In the space of a week I have discovered, and must work to remember, that the highs and lows can come in quick and bewildering succession. On Friday I had a gentle and warm sense that we were OK. We were warm, and fed, and together. We had not simply survived but even managed to enjoy some of our week of working and learning at home. On Sunday I spent much of the day desperately trying not to cry in front of my LittleBear as I looked too far ahead and felt daunted, overwhelmed and frankly terrified at the prospect of this continuing not for days, or weeks, but for months.

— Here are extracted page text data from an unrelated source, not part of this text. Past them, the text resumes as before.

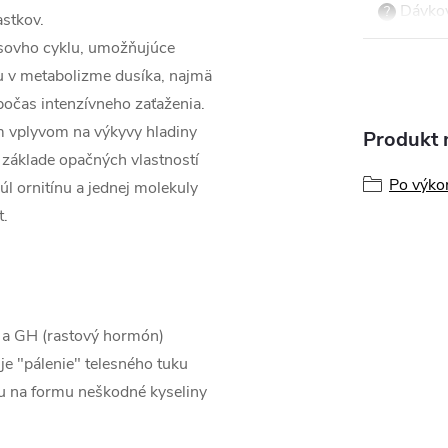
Dávkov
?
astkov.
bsovho cyklu, umožňujúce
hu v metabolizme dusíka, najmä
počas intenzívneho zaťaženia.
m vplyvom na výkyvy hladiny
Produkt n
a základe opačných vlastností
Po výko
l ornitínu a jednej molekuly
t.
1 a GH (rastový hormón)
je "pálenie" telesného tuku
ku na formu neškodné kyseliny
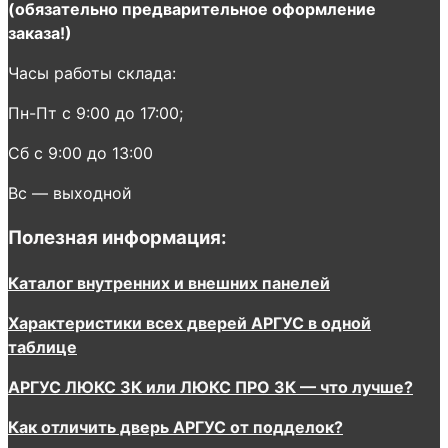
(обязательно предварительное оформление
заказа!)
Часы работы склада:
Пн-Пт с 9:00 до 17:00;
Сб с 9:00 до 13:00
Вс — выходной
Полезная информация:
Каталог внутренних и внешних панелей
Характеристики всех дверей АРГУС в одной
таблице
АРГУС ЛЮКС 3К или ЛЮКС ПРО 3К — что лучше?
Как отличить дверь АРГУС от подделок?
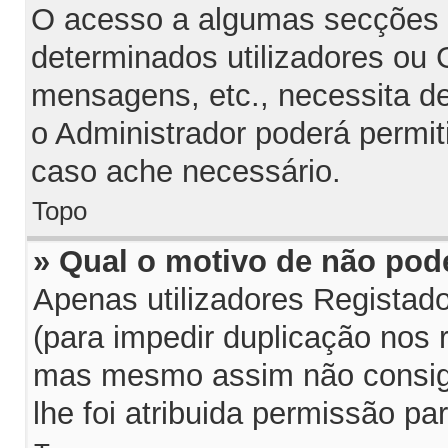
O acesso a algumas secções p
determinados utilizadores ou G
mensagens, etc., necessita d
o Administrador poderá permit
caso ache necessário.
Topo
» Qual o motivo de não pod
Apenas utilizadores Regista
(para impedir duplicação nos 
mas mesmo assim não consiga
lhe foi atribuida permissão par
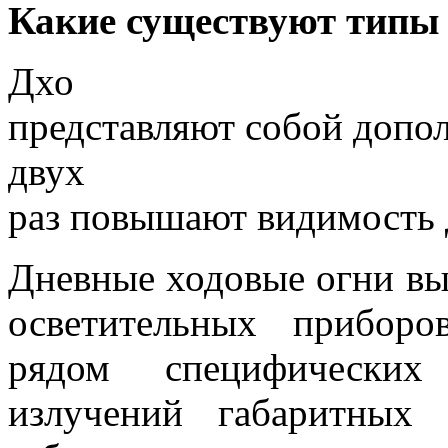
Какие существуют типы 
Дхо
представляют собой допо
двух
раз повышают видимость 
Дневные ходовые огни вы
осветительных приборо
рядом специфических
излучений габаритных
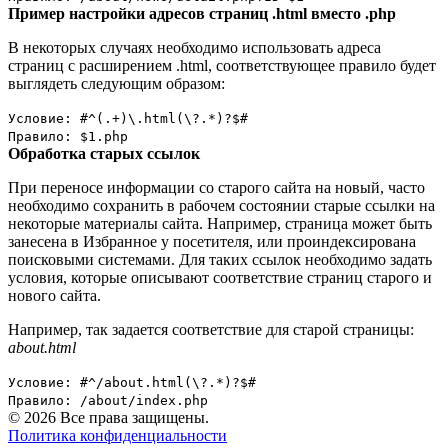
Пример настройки адресов страниц .html вместо .php
В некоторых случаях необходимо использовать адреса
страниц с расширением .html, соответствующее правило будет
выглядеть следующим образом:
Условие: #^(.+)\.html(\?.*)?$#
Правило: $1.php
Обработка старых ссылок
При переносе информации со старого сайта на новый, часто
необходимо сохранить в рабочем состоянии старые ссылки на
некоторые материалы сайта. Например, страница может быть
занесена в Избранное у посетителя, или проиндексирована
поисковыми системами. Для таких ссылок необходимо задать
условия, которые описывают соответствие страниц старого и
нового сайта.
Например, так задается соответствие для старой страницы:
about.html
Условие: #^/about.html(\?.*)?$#
Правило: /about/index.php
© 2026 Все права защищены.
Политика конфиденциальности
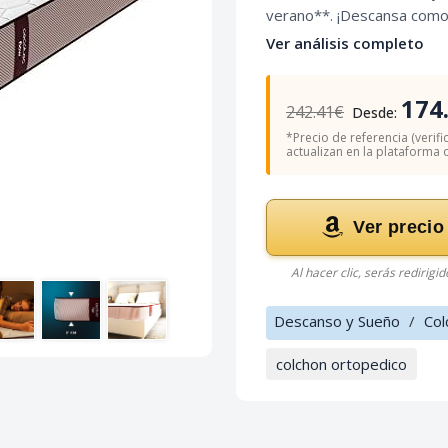
verano**. ¡Descansa como
Ver análisis completo
174
242.41€
Desde:
*Precio de referencia (verifi
actualizan en la plataforma of
Ver precio
Al hacer clic, serás redirigi
Descanso y Sueño
/
Col
colchon ortopedico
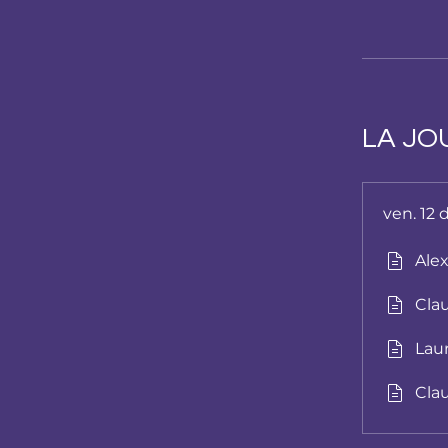
LA JO
ven. 12 
Alex
Cla
Laur
Clau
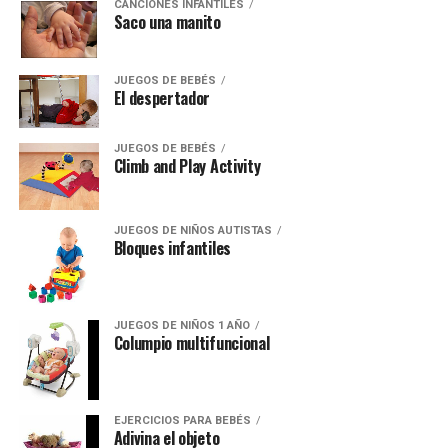
CANCIONES INFANTILES
Saco una manito
JUEGOS DE BEBÉS
El despertador
JUEGOS DE BEBÉS
Climb and Play Activity
JUEGOS DE NIÑOS AUTISTAS
Bloques infantiles
JUEGOS DE NIÑOS 1 AÑO
Columpio multifuncional
EJERCICIOS PARA BEBÉS
Adivina el objeto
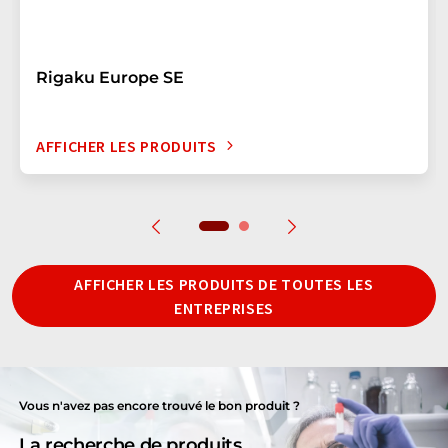
Rigaku Europe SE
AFFICHER LES PRODUITS
AFFICHER LES PRODUITS DE TOUTES LES
ENTREPRISES
Vous n'avez pas encore trouvé le bon produit ?
La recherche de produits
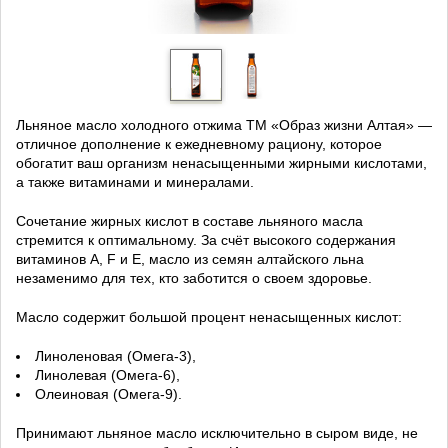
Льняное масло холодного отжима ТМ «Образ жизни Алтая» —
отличное дополнение к ежедневному рациону, которое
обогатит ваш организм ненасыщенными жирными кислотами,
а также витаминами и минералами.
Сочетание жирных кислот в составе льняного масла
стремится к оптимальному. За счёт высокого содержания
витаминов A, F и Е, масло из семян алтайского льна
незаменимо для тех, кто заботится о своем здоровье.
Масло содержит большой процент ненасыщенных кислот:
Линоленовая (Омега-3),
Линолевая (Омега-6),
Олеиновая (Омега-9).
Принимают льняное масло исключительно в сыром виде, не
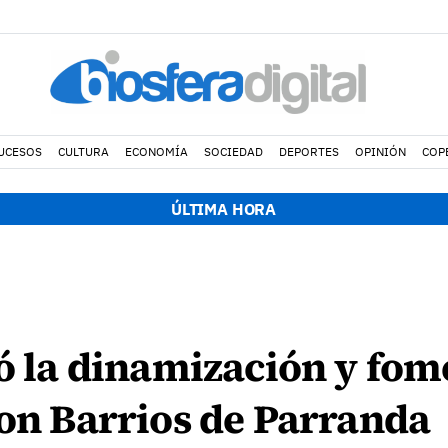
UCESOS
CULTURA
ECONOMÍA
SOCIEDAD
DEPORTES
OPINIÓN
COP
ÚLTIMA HORA
ió la dinamización y fom
con Barrios de Parranda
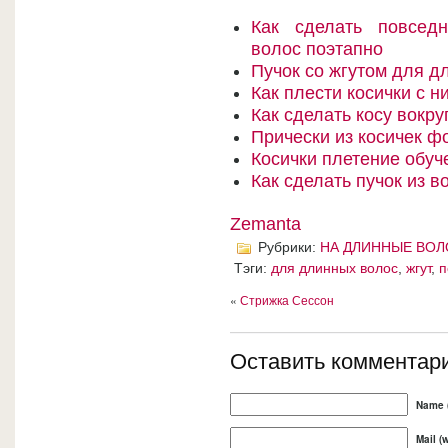
Как сделать повсед
волос поэтапно
Пучок со жгутом для д
Как плести косички с н
Как сделать косу вокру
Прически из косичек ф
Косички плетение обуч
Как сделать пучок из в
Zemanta
Рубрики:
НА ДЛИННЫЕ ВО
Тэги:
для длинных волос
,
жгут
,
п
«
Стрижка Сессон
Оставить комментар
Name (
Mail (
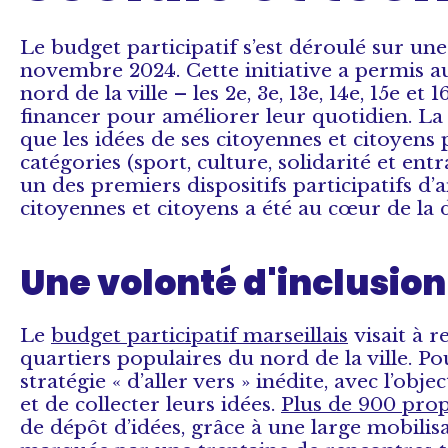
Le budget participatif s’est déroulé sur u
novembre 2024. Cette initiative a permis a
nord de la ville – les 2e, 3e, 13e, 14e, 15e e
financer pour améliorer leur quotidien. La 
que les idées de ses citoyennes et citoyen
catégories (sport, culture, solidarité et entr
un des premiers dispositifs participatifs d
citoyennes et citoyens a été au cœur de la
Une volonté d'inclusion 
Le
budget participatif marseillais
visait à r
quartiers populaires du nord de la ville. Po
stratégie « d’aller vers » inédite, avec l’o
et de collecter leurs idées.
Plus de 900 prop
de dépôt d’idées, grâce à une large mobilisa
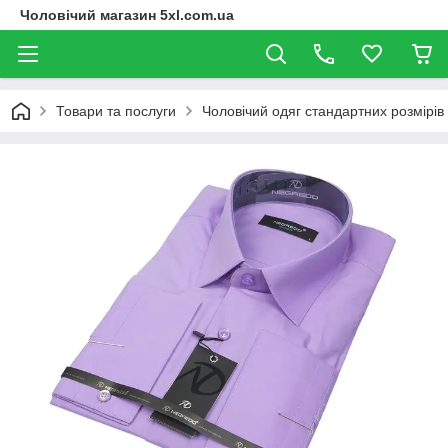
Чоловічий магазин 5xl.com.ua
Товари та послуги
Чоловічий одяг стандартних розмірів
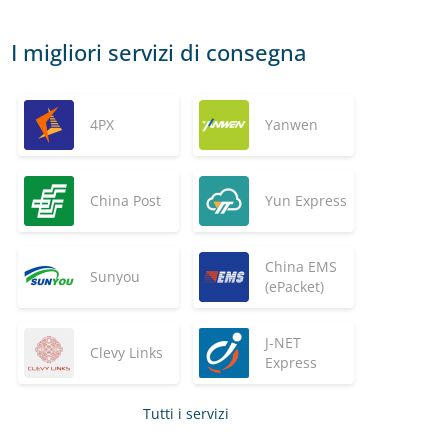
I migliori servizi di consegna
4PX
Yanwen
China Post
Yun Express
China EMS
Sunyou
(ePacket)
J-NET
Clevy Links
Express
Tutti i servizi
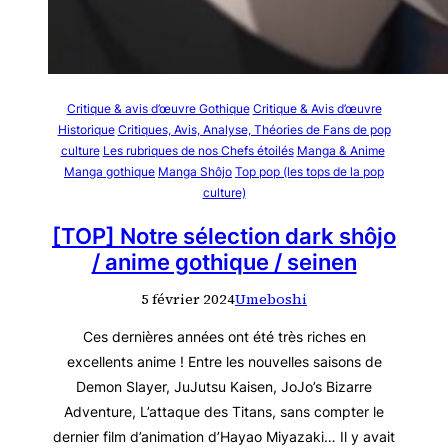
Critique & avis d’œuvre Gothique
Critique & Avis d’œuvre
Historique
Critiques, Avis, Analyse, Théories de Fans de pop
culture
Les rubriques de nos Chefs étoilés
Manga & Anime
Manga gothique
Manga Shôjo
Top pop (les tops de la pop
culture)
[TOP] Notre sélection dark shôjo
/ anime gothique / seinen
5 février 2024
Umeboshi
Ces dernières années ont été très riches en
excellents anime ! Entre les nouvelles saisons de
Demon Slayer, JuJutsu Kaisen, JoJo’s Bizarre
Adventure, L’attaque des Titans, sans compter le
dernier film d’animation d’Hayao Miyazaki… Il y avait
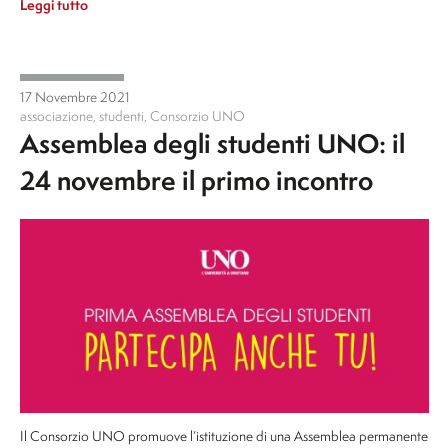
Leggi tutto
17 Novembre 2021
associazione
,
studenti
,
Consorzio UNO
Assemblea degli studenti UNO: il
24 novembre il primo incontro
Il Consorzio UNO promuove l’istituzione di una Assemblea permanente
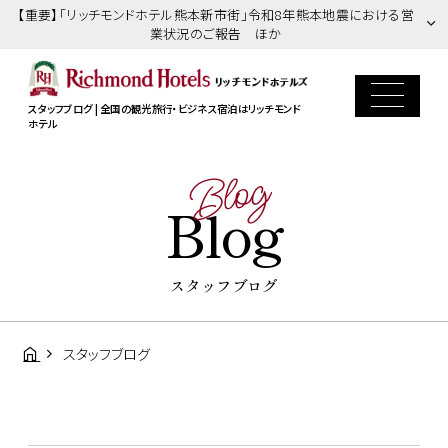
【重要】「リッチモンドホテル熊本新市街」令和8年熊本地震における営
業状況のご報告 ほか
スタッフブログ | 全国の観光旅行・ビジネス宿泊はリッチモンド
ホテル
Blog
Blog
スタッフブログ
スタッフブログ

I have discovered the enormous blessing that modern technology brings to our lives. I have had video calls with my mother, brother, nephew and in-laws as well as with my colleagues. LittleBear has managed video chats with three of his friends. We have also managed to sit round two dining tables, me and LittleBear here, and Tigger and BoyTigger in The North, playing a board game**. We enjoyed it so much, we played two games, with a pause for a biscuit at half time. It was the simple pleasure of playing a game with friends, with inconsequential chatter, and no health risk. We are an incredibly blessed generation to have that option open to us.
I have decided that routine is important, as it prevents me and my mind spinning wildly out of control. It also provides my anxious and confused LittleBear with some stability and certainty. I have decided to extend this, as much as is reasonable, to the weekend. And we have decided that our new routine weekends will involve making a cake, and having a roast dinner. This second ensures that multiple meals are dealt with in the form of the roast itself, the soup made from the stock and a pie. Because we need pie. The National Flour Shortage may shortly create a Local Pie Crisis however. Ditto a Local Cake Crisis. Before that occurs, we did produce a Battenberg, which is the ultimate Bear Mood Enhancer.
Battenberg makes Happy Bears |
And finally laundry. Laundry never ends. Laundry is no respecter of mood. Laundry ignores your anxiety. Laundry does not care about social distance.
* I couldn't help myself. For every month we spend cooped up, assuming we only have to concern ourselves with remaining occupied while we're awake, and assuming we're asleep for eight hours a day and that there are 65 million people in the UK, we have between us 1,934,400,000,000 minutes to occupy. I'm not going to be making much of a dent in it, am I?
** Not technically a board game, as there was no board involved. A card-based strategy game called Dominion. Usually this game dominates our joint summer holidays in the Lake District. It is unusual in having no random feature to it, so unlike Scrabble or cards, we can play the same game simultaneously in two locations.